In the clinical setting, these small lesions have provided the opportunity to propose clinical pathophysiological models regarding the different neural networks in the brainstem and cerebellum, as well as connectivity with other levels participating in eye movement control. These clinical models, in turn, have served to develop computational models to be tested in experimental settings to increase knowledge of this intricate system. Interaction between experimental models and stroke patients with eye movement abnormalities has led to a better understanding of how the brain controls eye movements.
Important advances have occurred in the understanding of the neural pathways of saccadic, pursuit and vestibulo-ocular reflex movements.
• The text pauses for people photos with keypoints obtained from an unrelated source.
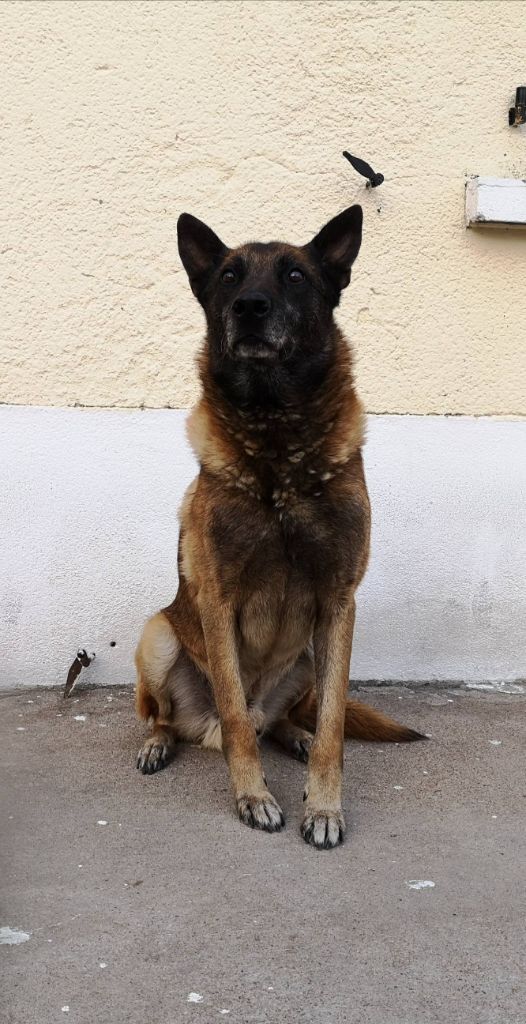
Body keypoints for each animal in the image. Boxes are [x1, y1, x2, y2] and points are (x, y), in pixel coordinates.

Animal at [134, 205, 424, 849]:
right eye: (229, 276)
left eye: (295, 276)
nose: (250, 306)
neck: (276, 437)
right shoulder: (216, 601)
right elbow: (237, 722)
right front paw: (254, 798)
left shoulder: (339, 603)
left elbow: (335, 722)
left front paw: (324, 806)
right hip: (158, 637)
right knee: (182, 717)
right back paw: (159, 744)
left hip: (312, 656)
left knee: (286, 719)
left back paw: (296, 737)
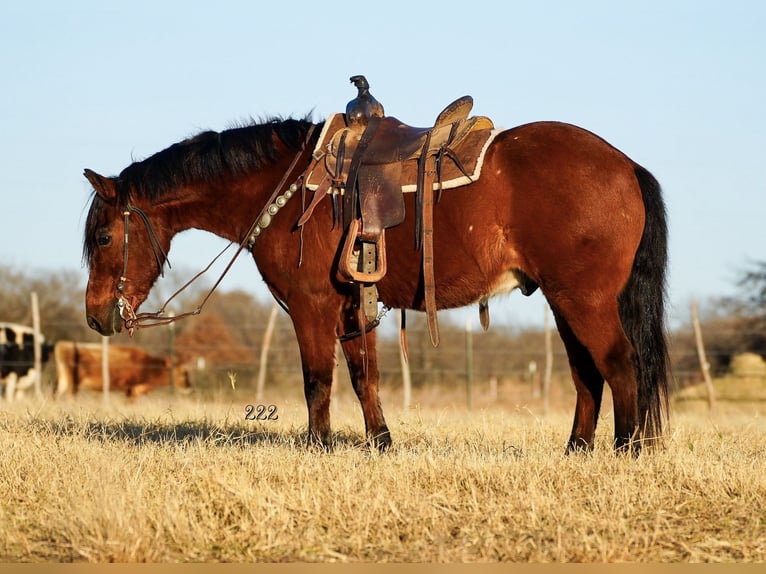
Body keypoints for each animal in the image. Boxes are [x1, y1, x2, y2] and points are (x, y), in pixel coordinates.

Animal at [53, 342, 190, 400]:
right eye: (182, 373)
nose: (188, 387)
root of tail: (62, 344)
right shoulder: (131, 389)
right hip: (73, 383)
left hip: (63, 381)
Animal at [84, 115, 668, 454]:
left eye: (105, 235)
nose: (95, 315)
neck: (290, 187)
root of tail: (626, 166)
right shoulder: (351, 310)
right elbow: (365, 377)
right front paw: (381, 443)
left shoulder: (311, 307)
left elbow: (317, 380)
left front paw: (317, 448)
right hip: (563, 302)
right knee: (587, 374)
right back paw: (577, 450)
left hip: (584, 301)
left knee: (619, 364)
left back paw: (627, 451)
A better understanding of the physiopathological aspects of nystagmus has also been achieved, particularly with concern to upbeat and downbeat nystagmus and pendular nystagmus associated with palatal tremor.
Furthermore, posterior circulation stroke is not uncommon. Lesion localization in vertebrobasilar stroke can be a daunting task, mainly when small stroke lesions fail to produce long-tract signs or typical signs of posterior circulation involvement. The complex vascular architecture of the vertebrobasilar system makes the brainstem, in particular, susceptible to small lesions that cause a broad spectrum of neuro-ophthalmological signs.
In clinical settings, eye-movement abnormalities may have specific anatomical correlates that can act as clues for accurate localization at different levels of the brainstem and cerebellum. In daily clinical practice, eye movement disorders caused by stroke can, in most cases, be identified at the bedside, although they often go unrecognized.
 

Five-year View

Despite growing understanding of the organization of oculomotor control, many critical questions remain to be answered. For example, the brainstem vestibulo–oculomotor pathways are not yet fully known, the clinical implications of lesions involving the reticular formation have not been completely settled and therapeutic approach in patients with disabling or long-lasting eye movement disorders remain to be explored.
Therefore, future developments in this area will, hopefully, answer these critical issues in the experimental and clinical contexts. To date, increasing application of functional imaging techniques, such as PET scans, functional MRI and MRI tractography, has provided in vivo information about neuronal pathways. In stroke-induced eye movement disorders, these techniques will produce further information for better comprehension of the effect of stroke lesions on the circuitry serving the eye-movement system, since they make it possible to establish direct clinical–radiological correlations.
Based on the trend observed in both community- and hospital-based stroke registries over the last 25 years, the number of patients suffering vertebrobasilar stroke will continue to grow in the coming years. Although modern imaging techniques that are best suited for early visualization of stroke (including small infarcts and hemorrhages) in the brainstem and cerebellum, will be more available, knowledge, timely recognition and appropriate clinical interpretation of the broad variety of eye movement disorders associated with vertebrobasilar stroke will be no less important.